Die Deckung des Facharbeiterbedarfs ist eine zentrale Frage zur Sicherung des Wohlstands. Wie halten Sie es mit der Öffnung des Arbeitsmarkts für Flüchtlinge?

Im Bildungsbereich: Digitalisierung. Wie wollen Sie diese implementieren? Wie sieht es in diesem Zusammenhang mit der Eigenverantwortung der Schulen aus?

Wie stärken wir die Innovationskraft der Wirtschaft, und wie sichern oder ermöglichen wir kreative Milieus? – Fragen ohne Antworten.

Zum Flughafen München hätten Sie eine mutige Infrastrukturentscheidung treffen können, haben aber mutlos agiert.

Interessant fand ich Ihre Ausführungen zum ländlichen Raum. Sie haben gesagt, Bayern müsse dezentraler werden, nicht alles müsse in München entschieden werden, die Regionen sollten mehr Kompetenzen erhalten. – Das ist richtig und eine langjährig auch von mir erhobene Forderung. Aus Ihrem Munde klingt das aber nicht glaubwürdig. Wer glaubt, der Heimatminister müsse jeden Förderbescheid persönlich aushändigen, will Kompetenzen nicht an nachgeordnete Behörden oder gar in die Regionen verlagern. Schon als Heimatminister haben Sie dazu nichts bewegt und in dieser Hinsicht auch die Enquete-Kommission nicht unterstützt. An den Taten, nicht an einer Regierungserklärung ein paar Tage vor der Wahl müssen wir Sie messen.
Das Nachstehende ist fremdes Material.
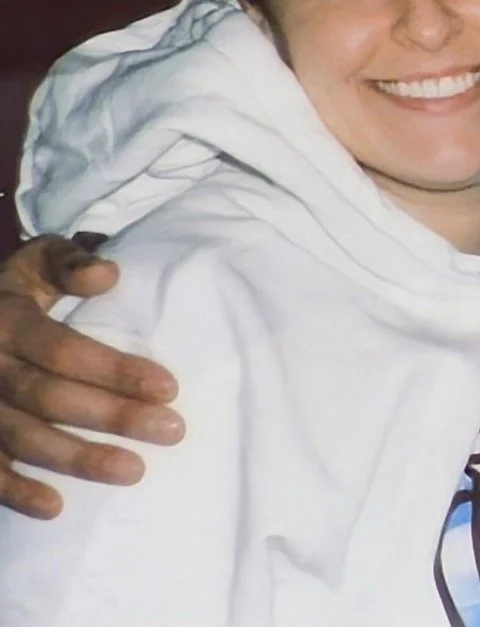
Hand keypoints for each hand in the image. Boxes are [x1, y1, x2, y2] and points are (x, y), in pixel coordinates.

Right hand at [0, 235, 182, 517]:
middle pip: (51, 397)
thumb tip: (108, 275)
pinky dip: (15, 492)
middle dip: (113, 417)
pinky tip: (55, 507)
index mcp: (7, 321)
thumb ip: (69, 263)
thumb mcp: (34, 262)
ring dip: (78, 459)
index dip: (114, 370)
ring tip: (134, 470)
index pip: (63, 351)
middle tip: (172, 430)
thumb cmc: (11, 290)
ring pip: (22, 438)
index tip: (168, 387)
Moderne, frische Politik geht anders. Die vielen Zukunftsaufgaben müssen wir weltoffen und tolerant, mutig und zuversichtlich, aber auch solide anpacken. Wir müssen kontinuierlich für die Zukunftsfestigkeit arbeiten und nicht den zweiten Schritt vor dem ersten tun, sonst wird es nichts auf dem Laufband und auch nichts in der bayerischen Landespolitik.

Danke schön, Kollege Muthmann. – Die nächste Wortmeldung: Kollege Blume für die CSU-Fraktion. Bitte sehr.
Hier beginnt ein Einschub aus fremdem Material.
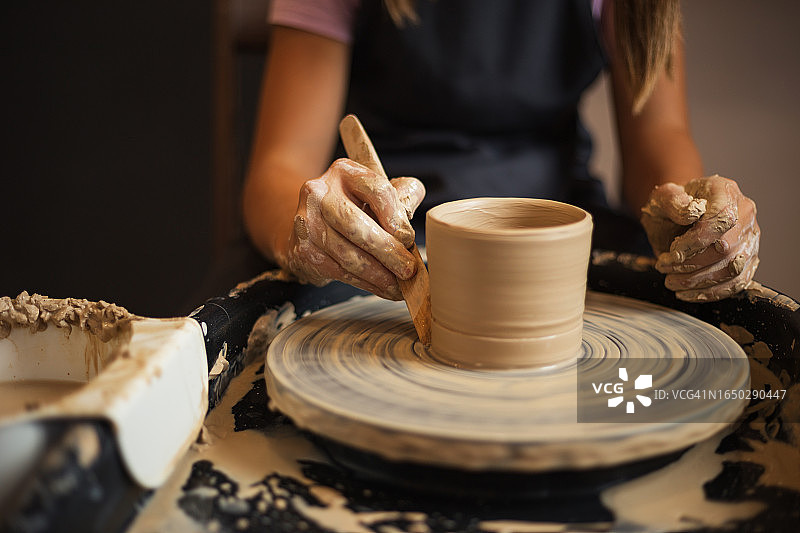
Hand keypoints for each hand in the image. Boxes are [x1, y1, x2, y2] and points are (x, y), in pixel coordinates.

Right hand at [281, 158, 424, 299]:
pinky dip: (366, 284)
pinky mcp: (304, 250)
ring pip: (348, 254)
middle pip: (357, 224)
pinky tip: (382, 288)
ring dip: (379, 275)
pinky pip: (340, 272)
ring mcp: (307, 222)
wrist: (309, 227)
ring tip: (399, 285)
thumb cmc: (353, 210)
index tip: (408, 239)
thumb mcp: (378, 196)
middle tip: (408, 270)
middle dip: (387, 252)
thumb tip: (409, 224)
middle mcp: (320, 193)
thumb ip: (402, 198)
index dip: (396, 217)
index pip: (377, 190)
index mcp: (344, 172)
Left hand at [640, 175, 759, 301]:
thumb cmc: (672, 205)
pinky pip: (737, 283)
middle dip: (690, 264)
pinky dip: (711, 293)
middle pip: (726, 248)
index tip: (671, 253)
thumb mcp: (663, 197)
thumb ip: (673, 201)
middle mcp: (744, 213)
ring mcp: (749, 237)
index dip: (695, 241)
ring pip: (732, 269)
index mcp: (725, 192)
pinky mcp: (747, 259)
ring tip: (671, 282)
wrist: (679, 214)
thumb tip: (690, 213)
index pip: (721, 218)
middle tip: (664, 267)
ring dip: (698, 281)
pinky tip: (687, 293)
(Erwin Huber (CSU): Auf geht’s!)

Herr Präsident, Herr Ministerpräsident, liebe Kolleginnen und Kollegen! Wir begehen heute den letzten Plenartag dieser Legislaturperiode. Ich bin ganz ehrlich: Ich hätte mir heute an vielen Stellen einen würdigeren Abschluss, eine würdigere Debatte gewünscht, als wir es heute hier erlebt haben, liebe Kollegen.